■ WORK ORDER ■
Copy the material word for word, from its beginning up to and including the line with "Dengarkan Artikel Ini". Leave out the pictures.

■ EXERCISE MATERIALS ■
==================================================
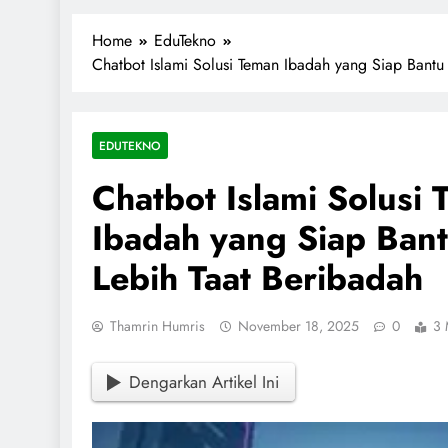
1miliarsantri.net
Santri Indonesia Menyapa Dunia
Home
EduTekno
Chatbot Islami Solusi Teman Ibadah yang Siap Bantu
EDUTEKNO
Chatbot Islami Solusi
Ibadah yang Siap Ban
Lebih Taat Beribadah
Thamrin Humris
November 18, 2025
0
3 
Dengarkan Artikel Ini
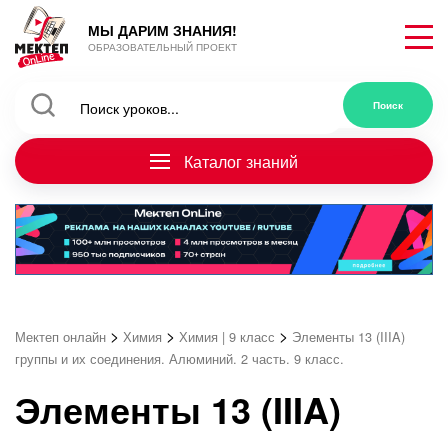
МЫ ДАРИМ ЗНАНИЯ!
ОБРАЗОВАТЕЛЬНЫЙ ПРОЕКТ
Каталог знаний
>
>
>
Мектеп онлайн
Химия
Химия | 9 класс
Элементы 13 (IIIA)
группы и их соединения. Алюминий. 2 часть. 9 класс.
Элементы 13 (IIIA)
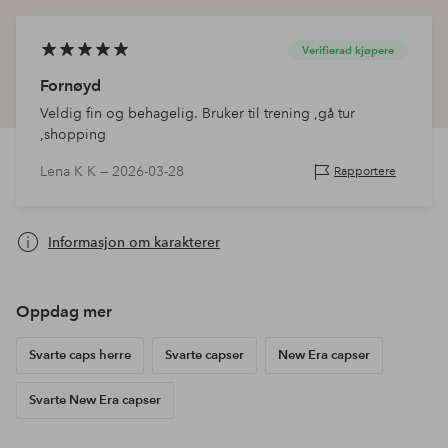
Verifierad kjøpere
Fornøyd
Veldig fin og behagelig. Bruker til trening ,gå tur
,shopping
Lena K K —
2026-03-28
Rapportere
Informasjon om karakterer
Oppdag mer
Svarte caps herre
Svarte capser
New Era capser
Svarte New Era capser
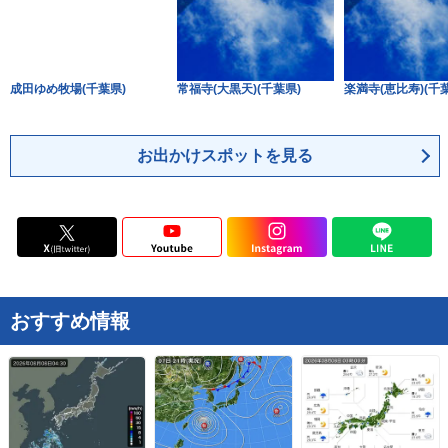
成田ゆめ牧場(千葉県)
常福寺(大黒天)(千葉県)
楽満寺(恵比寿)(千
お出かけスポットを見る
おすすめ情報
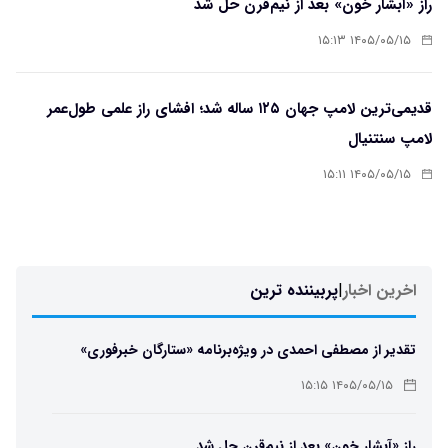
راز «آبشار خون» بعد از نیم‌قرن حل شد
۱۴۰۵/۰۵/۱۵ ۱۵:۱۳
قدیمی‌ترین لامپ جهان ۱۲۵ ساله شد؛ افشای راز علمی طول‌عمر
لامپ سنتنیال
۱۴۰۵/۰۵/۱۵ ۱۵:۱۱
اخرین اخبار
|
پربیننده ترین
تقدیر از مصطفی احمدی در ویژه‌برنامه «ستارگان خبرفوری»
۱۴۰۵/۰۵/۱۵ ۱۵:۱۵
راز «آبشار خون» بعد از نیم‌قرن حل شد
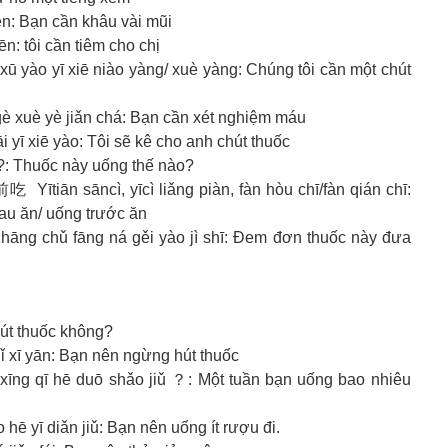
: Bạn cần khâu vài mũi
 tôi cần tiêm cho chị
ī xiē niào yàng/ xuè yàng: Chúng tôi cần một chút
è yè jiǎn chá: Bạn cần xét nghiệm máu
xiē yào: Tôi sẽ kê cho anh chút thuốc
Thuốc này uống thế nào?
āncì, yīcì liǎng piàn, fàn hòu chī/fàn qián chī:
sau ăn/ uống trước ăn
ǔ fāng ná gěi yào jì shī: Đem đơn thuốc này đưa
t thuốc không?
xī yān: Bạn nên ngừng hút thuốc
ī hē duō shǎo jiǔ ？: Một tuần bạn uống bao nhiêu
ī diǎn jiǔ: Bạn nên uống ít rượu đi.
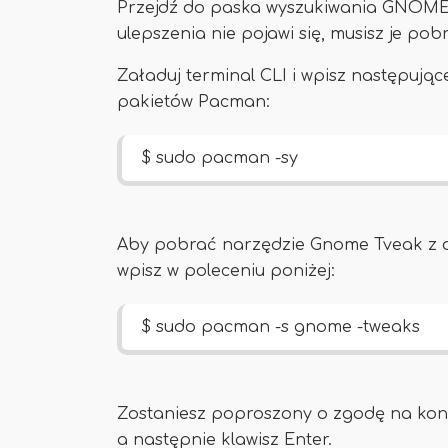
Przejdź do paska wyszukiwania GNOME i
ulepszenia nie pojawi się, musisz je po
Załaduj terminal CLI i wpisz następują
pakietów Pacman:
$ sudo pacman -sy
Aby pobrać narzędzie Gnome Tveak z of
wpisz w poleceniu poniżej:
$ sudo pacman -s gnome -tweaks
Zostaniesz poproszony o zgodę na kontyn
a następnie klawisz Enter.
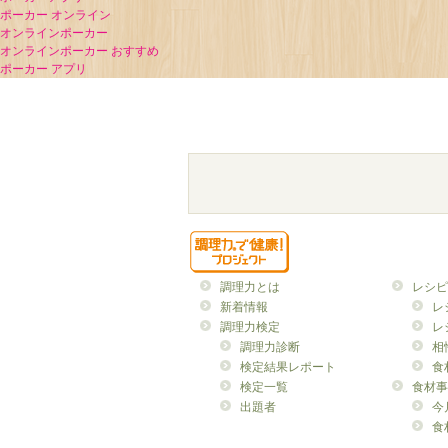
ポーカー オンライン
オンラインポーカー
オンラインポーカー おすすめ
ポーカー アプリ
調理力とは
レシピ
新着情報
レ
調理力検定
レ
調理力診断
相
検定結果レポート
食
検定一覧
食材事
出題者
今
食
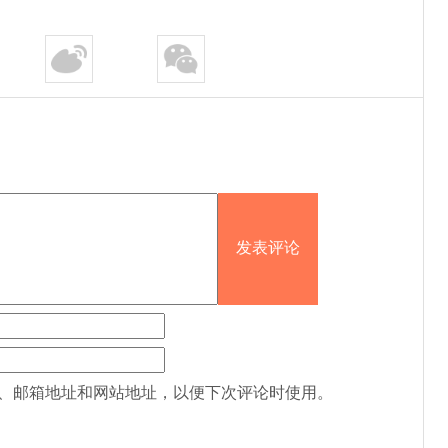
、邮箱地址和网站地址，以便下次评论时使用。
==================================================
■ WRITTEN RESPONSE ■
1miliarsantri.net
Santri Indonesia Menyapa Dunia
Home
EduTekno
Chatbot Islami Solusi Teman Ibadah yang Siap Bantu
EDUTEKNO
Chatbot Islami Solusi
Ibadah yang Siap Ban
Lebih Taat Beribadah
Thamrin Humris
November 18, 2025
0
3 
Dengarkan Artikel Ini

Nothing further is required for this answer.